Deveau testified Tuesday, saying he was not sending or receiving text messages in the moments before the collision. He said he put his phone on the passenger seat and was distracted and thinking about his homework when the crash occurred. He told police after the crash that he swerved to avoid another vehicle in front of him that suddenly hit its brakes.
Prosecutors knew that the teen had been texting even though the accused had tried to delete some texts from his phone after the accident. An analysis of Deveau's phone records, obtained during the investigation, revealed his texting pattern and the court did not believe texting did not contribute to the fatal accident.
As a majority of states have adopted anti-texting laws, police and prosecutors have had little problem obtaining court orders for phone records that show a defendant's texting behavior during the time of a vehicular accident.
But police do say that enforcing anti-texting laws in the absence of an accident is very difficult.
"In theory it's [the anti-texting while driving law] a great law.
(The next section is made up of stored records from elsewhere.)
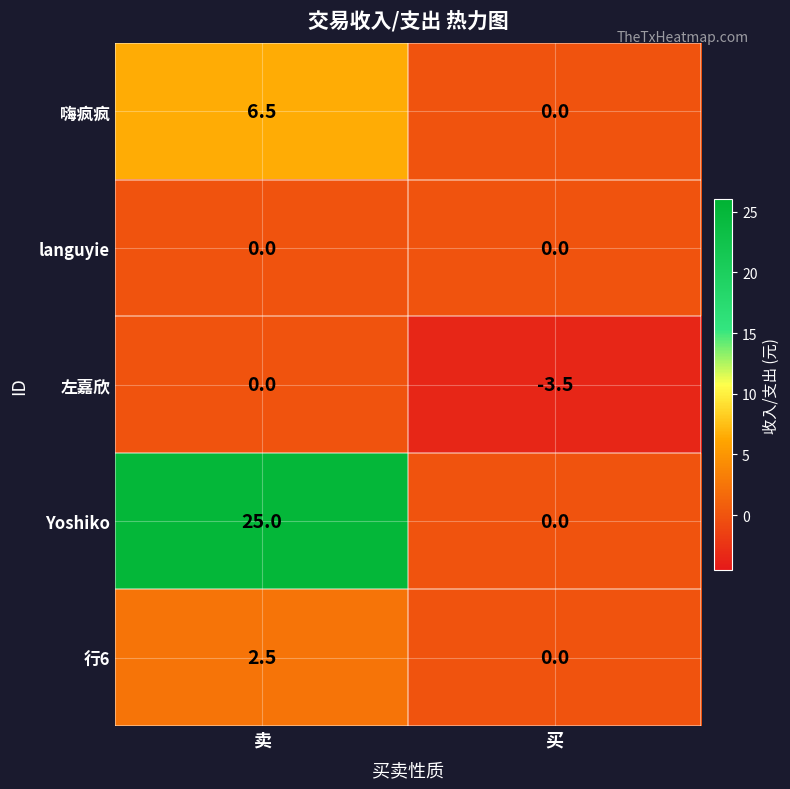

True or false: 嗨疯疯 has a value of -3.5 at 买.

False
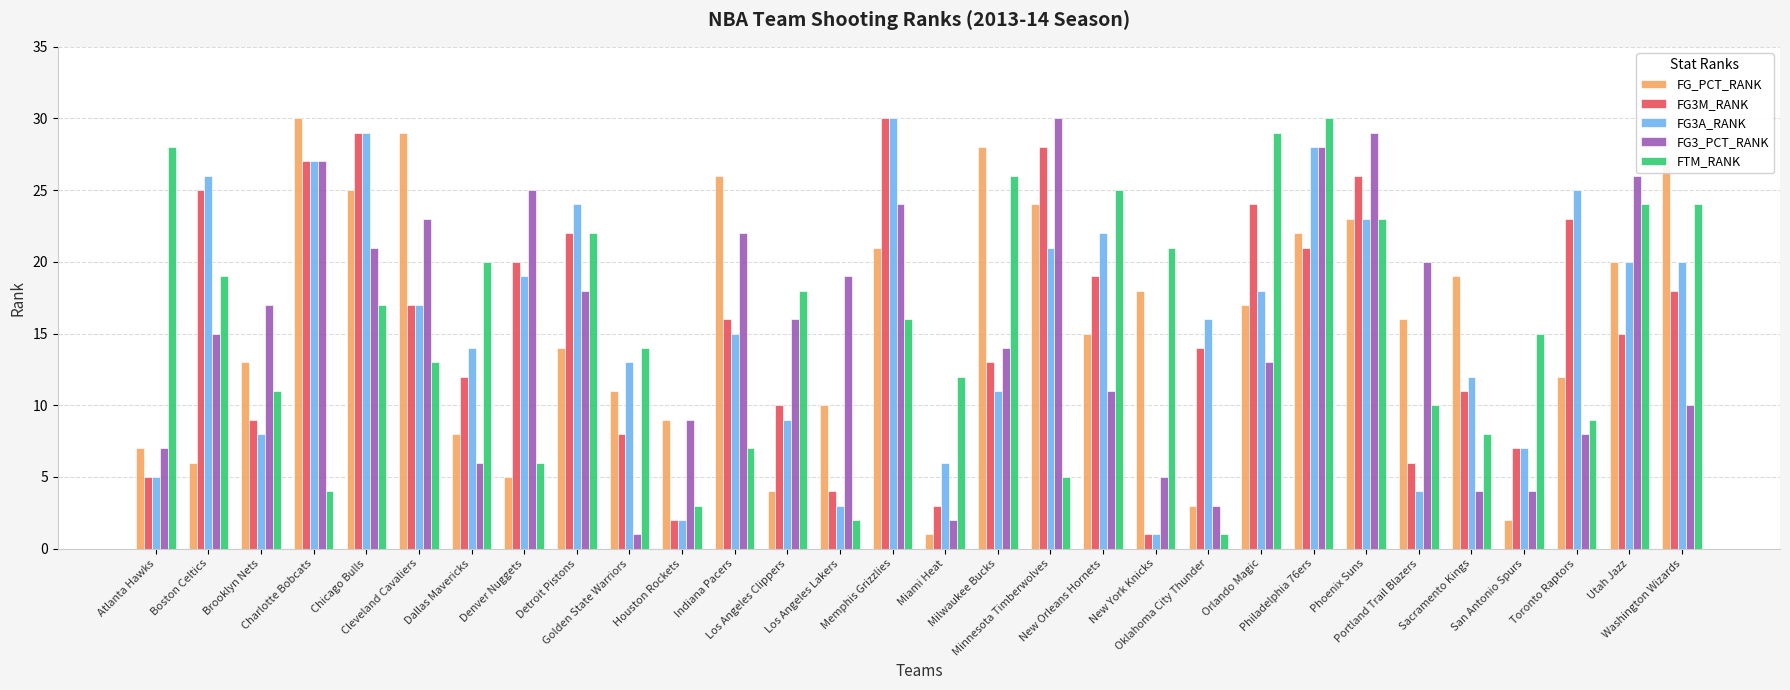

What is the sum of all FG_PCT_RANK values?

465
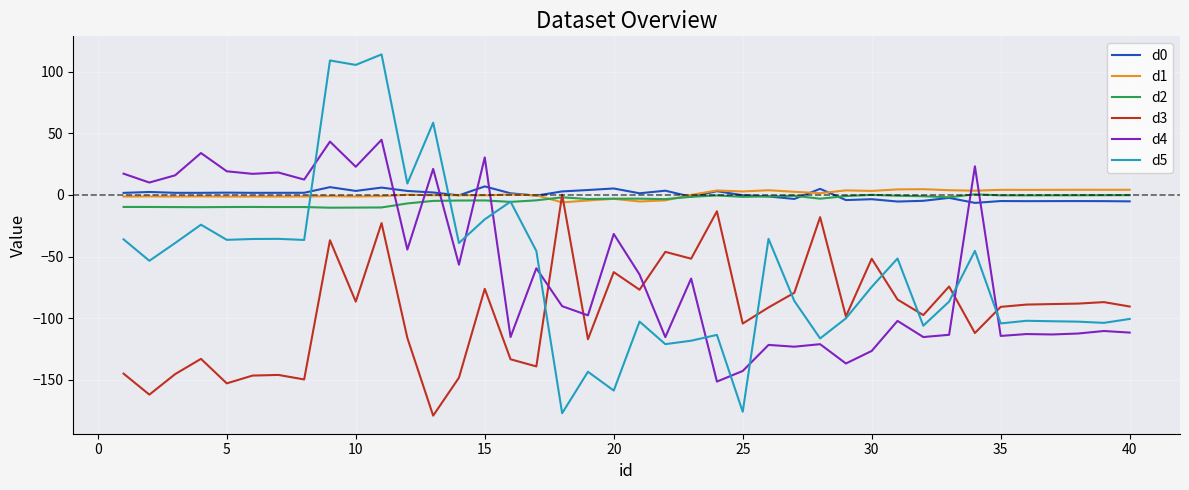

Which series has the largest range (max minus min)?

d5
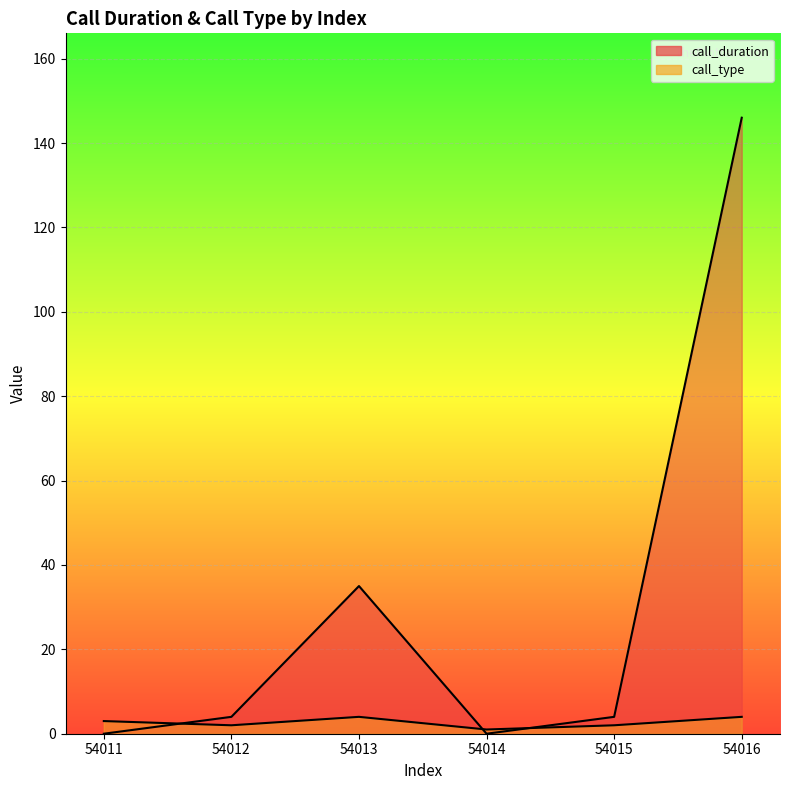

List the series in order of their peak value, highest first.

call_duration, call_type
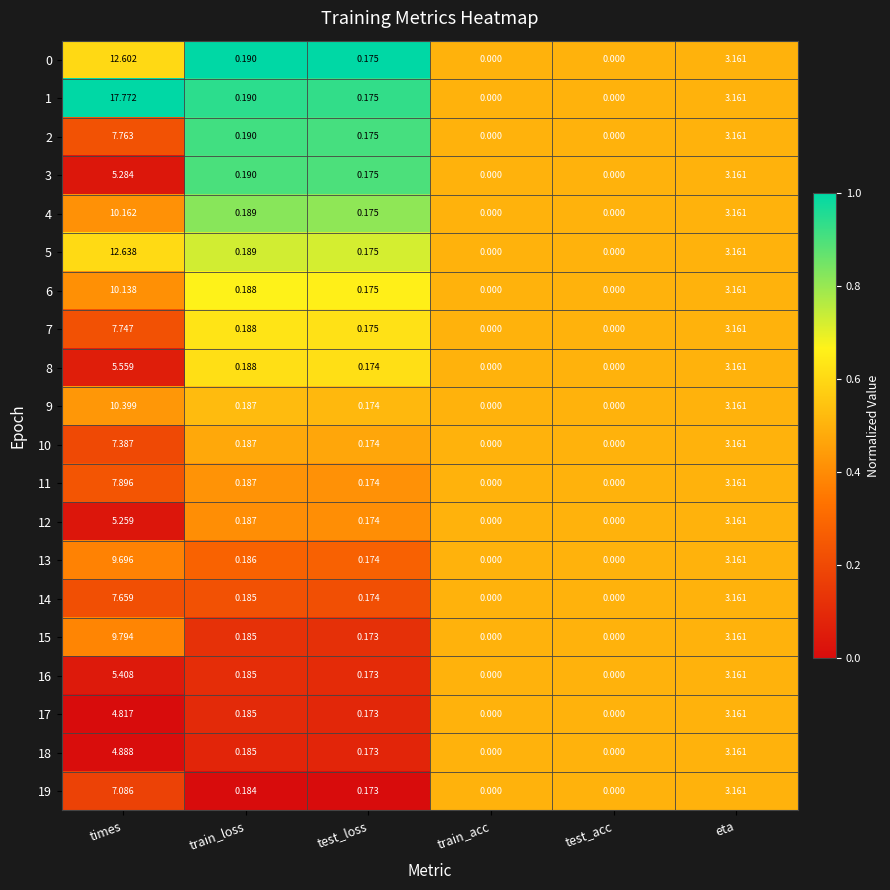

Which category has the highest value across all series?

times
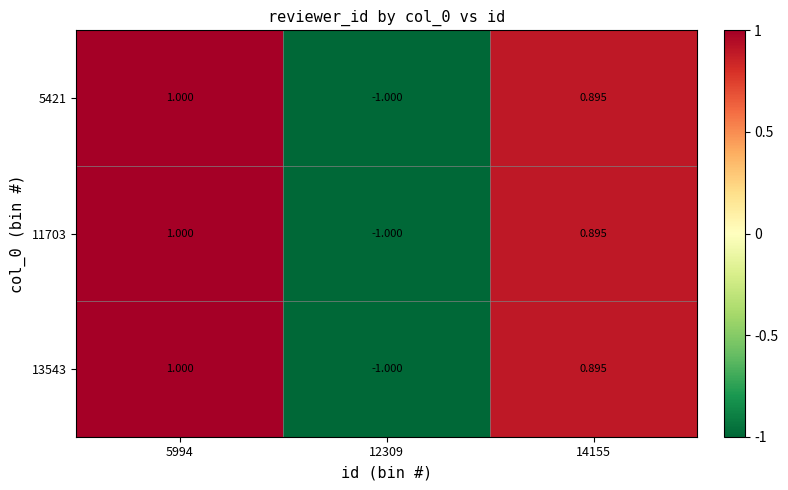

Is the value of 13543 at 14155 greater than the value of 11703 at 12309?

Yes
It's just tough to enforce," Lt. Kevin Walsh of Wareham, Mass. told SouthCoastToday.com. "It's tough when you're driving around to actually see them texting," Dartmouth, Mass. Detective Robert Levinson also told the website.
In order for police in any state to hand out a ticket or pull a driver over, an officer has to actually see a driver doing it.
The Department of Transportation is considering new regulations that would severely restrict the ability to use cell-phones and smart-phones in cars while they are moving, including mandating equipment that would jam phone calls and texts from coming and going if a car is moving faster than 10 miles per hour.
Meantime, auto companies are introducing gadgetry to their newest vehicles that allow a driver to have texts and even Facebook updates read aloud while a driver is operating a vehicle, and for the driver to be able to respond hands-free through audio-to-text software. Regulators, however, are not keen on that level of distractions in the car even if it is hands-free.